Воронежские жаворонки

Целинный совхоз «Жаворонки» понравился всем. Новоселы были от него в восторге, делегации в восхищении. Даже американский фермер Гопкинс, смотревший на все советское скептическими глазами, и тот воскликнул: «О’кэй! Вэри гуд!»

А вот бабке Матрене целинный совхоз пришелся не по душе. Она не пожила в нем и трех дней, как категорически заявила своему сыну Антону:

— Нынче же сопроводи меня на станцию. Нечего мне тут нутро мочалить.

— Ну почему, мама? — изумился Антон. — Ты посмотри, какой тут чистый воздух, какой простор! Да для тебя же это сплошная благодать, курорт в полном смысле слова. Отдохни, подыши свежим воздухом, полюбуйся хлебами. Ведь ты такого богатства отродясь не видела, мама.

— И не уговаривай, и не проси, — махнула рукой Матрена. — Сказано — не останусь, и все тут.

Антон в недоумении пожал плечами, недовольно посапывая, закурил папиросу, походил по комнате и опять в упор спросил:

— Но ты можешь сказать, почему? Или тебе не нравится что, или невестка обидела чем? Я просто тебя не понимаю, мама…

— Скучно мне тут, вот что. Не приведи бог такого.

— Ну, а там ты кадрили танцуешь, что ли? — обиделся Антон.
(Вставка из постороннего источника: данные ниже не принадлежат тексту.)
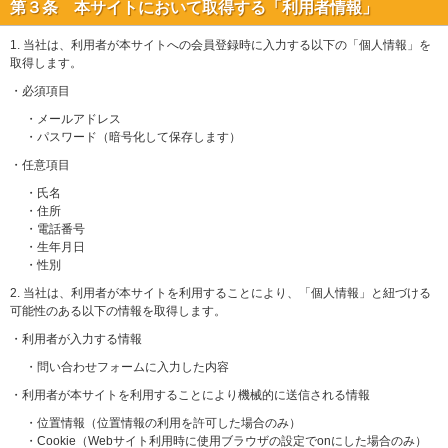
第３条 本サイトにおいて取得する「利用者情報」
1. 当社は、利用者が本サイトへの会員登録時に入力する以下の「個人情報」を
取得します。
・必須項目
・メールアドレス
・パスワード（暗号化して保存します）
・任意項目
・氏名
・住所
・電話番号
・生年月日
・性別
2. 当社は、利用者が本サイトを利用することにより、「個人情報」と紐づける
可能性のある以下の情報を取得します。
・利用者が入力する情報
・問い合わせフォームに入力した内容
・利用者が本サイトを利用することにより機械的に送信される情報
・位置情報（位置情報の利用を許可した場合のみ）
・Cookie（Webサイト利用時に使用ブラウザの設定でonにした場合のみ）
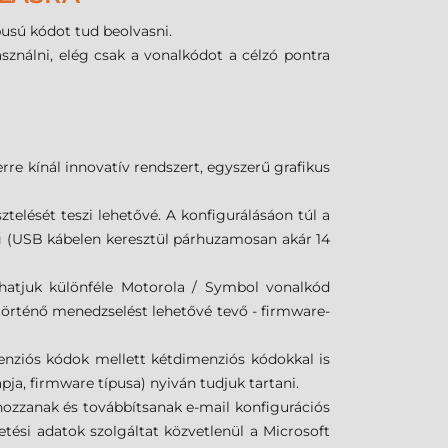
usú kódot tud beolvasni.
asználni, elég csak a vonalkódot a célzó pontra
e kínál innovatív rendszert, egyszerű grafikus
elését teszi lehetővé. A konfigurálásáon túl a
eg (USB kábelen keresztül párhuzamosan akár 14
hatjuk különféle Motorola / Symbol vonalkód
történő menedzselést lehetővé tevő - firmware-
nziós kódok mellett kétdimenziós kódokkal is
pja, firmware típusa) nyiván tudjuk tartani.
ehozzanak és továbbítsanak e-mail konfigurációs
ési adatok szolgáltat közvetlenül a Microsoft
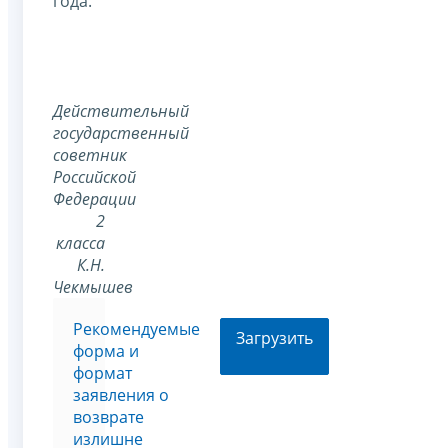
года.
Действительный
государственный
советник
Российской
Федерации
2
класса
К.Н.
Чекмышев
Рекомендуемые
Загрузить
форма и
формат
заявления о
возврате
излишне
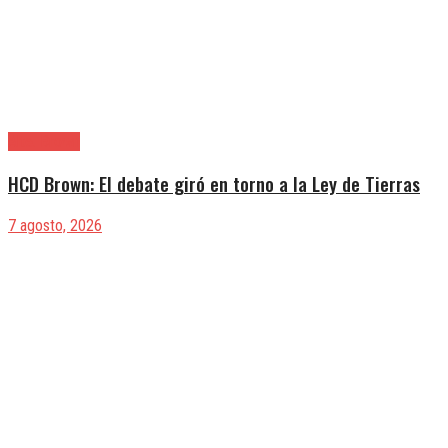
Alte. Brown
HCD Brown: El debate giró en torno a la Ley de Tierras
7 agosto, 2026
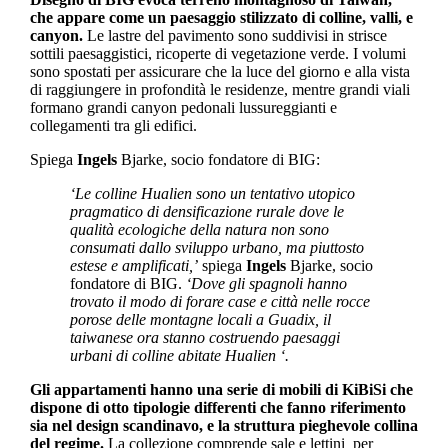
che appare come un paesaggio stilizzato di colline, valli, e
canyon.
Le lastre del pavimento sono suddivisi in strisce
sottili paesaggistici, ricoperte di vegetazione verde. I volumi
sono spostati per assicurare che la luce del giorno e alla vista
di raggiungere in profondità le residenze, mentre grandi viali
formano grandi canyon pedonali lussureggianti e
collegamenti tra gli edifici.
Spiega
Ingels
Bjarke, socio fondatore di BIG:
‘Le colline Hualien sono un tentativo utopico
pragmatico di densificazione rurale dove le
qualità ecologiche della natura non sono
consumati dallo sviluppo urbano, ma piuttosto
estese e amplificati,’
spiega
Ingels
Bjarke, socio
fondatore di BIG.
‘Dove gli spagnoli hanno
trovato il modo di forare case e città nelle rocce
porose delle montagne locali a Guadix, il
taiwanese ora stanno costruendo paesaggi
urbani di colline abitate Hualien ‘.
Gli appartamenti hanno una serie di mobili di KiBiSi che
dispone di otto tipologie differenti che fanno riferimento
sia nel design scandinavo, e la struttura pieghevole collina
del regime.
La collezione comprende sale e lettini per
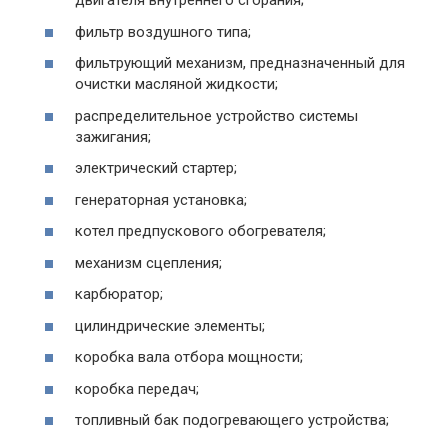
двигателя внутреннего сгорания;
фильтр воздушного типа;
фильтрующий механизм, предназначенный для
очистки масляной жидкости;
распределительное устройство системы
зажигания;
электрический стартер;
генераторная установка;
котел предпускового обогревателя;
механизм сцепления;
карбюратор;
цилиндрические элементы;
коробка вала отбора мощности;
коробка передач;
топливный бак подогревающего устройства;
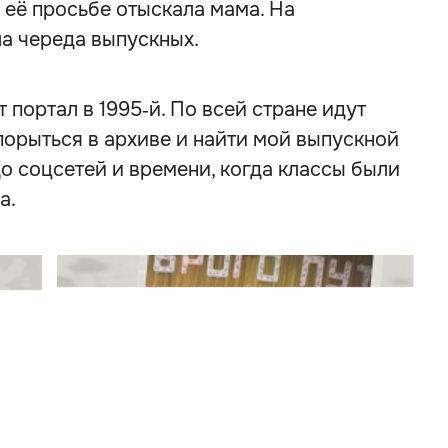
 её просьбе отыскала мама. На
а череда выпускных.
 портал в 1995‑й. По всей стране идут
порыться в архиве и найти мой выпускной
до соцсетей и времени, когда классы были
а.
— Э-э, сыночек, — просияла мать. — Там у нас, под Воронежем, совсем другой коленкор. Там я выйду на крылечко, сяду на завалинку, с подружками погутарю. А тут что? Всю твою Кулунду обскачи, днем с огнем ни одной старухи не сыщешь. Все одни молоденькие стригунки. В футбол мне играть с ними, что ли? Аль песни распевать у костра? Нет, сынок, избавь бог. Ты лучше командируй меня восвояси. Там я в душевном спокойствии и при деле. Квокушку надо посадить на яйца, горошек посеять…

— Но ведь этим делом ты можешь с успехом заниматься и здесь. У нас же великолепный приусадебный участок. Ну посмотри, мама.

Привычным движением Антон распахнул окно, и в комнату ворвался аромат полевых цветов, росистых зеленей, дымок далекого костра, запах свежей щепы и талого чернозема. Молоденькая березка, нарядно украшенная розоватыми сережками, хрустальными бусинками росы, доверчиво протянула свои ветви к окошку и, казалось, просила потрогать ее набухшие почки. Голые вишенки стыдливо прятались за голубым частоколом. Жаворонки пленяли землю своими радостными песнями, и где-то далеко-далеко над пробужденной степью плыл торжествующий гул тракторов.

— А жаворонки-то как поют, мама! — вздохнув полной грудью, похвалился Антон. — Недаром мы и совхоз свой назвали «Жаворонки».

— Знамо, поют, — приложив руку к уху, ответила мать. — Ве-е-сна… Да только голос у них не тот. Наши воронежские поголосистей.

— Ну, мама, это уж слишком, — сердито выпалил Антон. — То одно тебе не нравится, то другое не по душе. Даже жаворонки и те, видите ли, поют не по-воронежски. Ну, соображаешь, что ты говоришь? А?

— Я все сообразила, сынок. Сажай меня на поезд, и разговору конец.

— Ну хорошо, хорошо. Пусть будет по-твоему. Посажу я тебя на поезд, но только не сейчас. Вот отвезу зерно на пахоту, заеду на полевой стан за Ниночкой — она тебе поможет собраться, — и поедешь.

По морщинистому лицу Матрены Ивановны пробежала радостная тень. Она облегченно вздохнула и опустилась на стул:

— Ну что ж… Ступай, сынок. А я подожду. Помыкаюсь еще денечек. Ну и дела-а!..

Матрена Ивановна тяжело вздохнула, подперла голову руками и, полузакрыв глаза, о чем-то задумалась.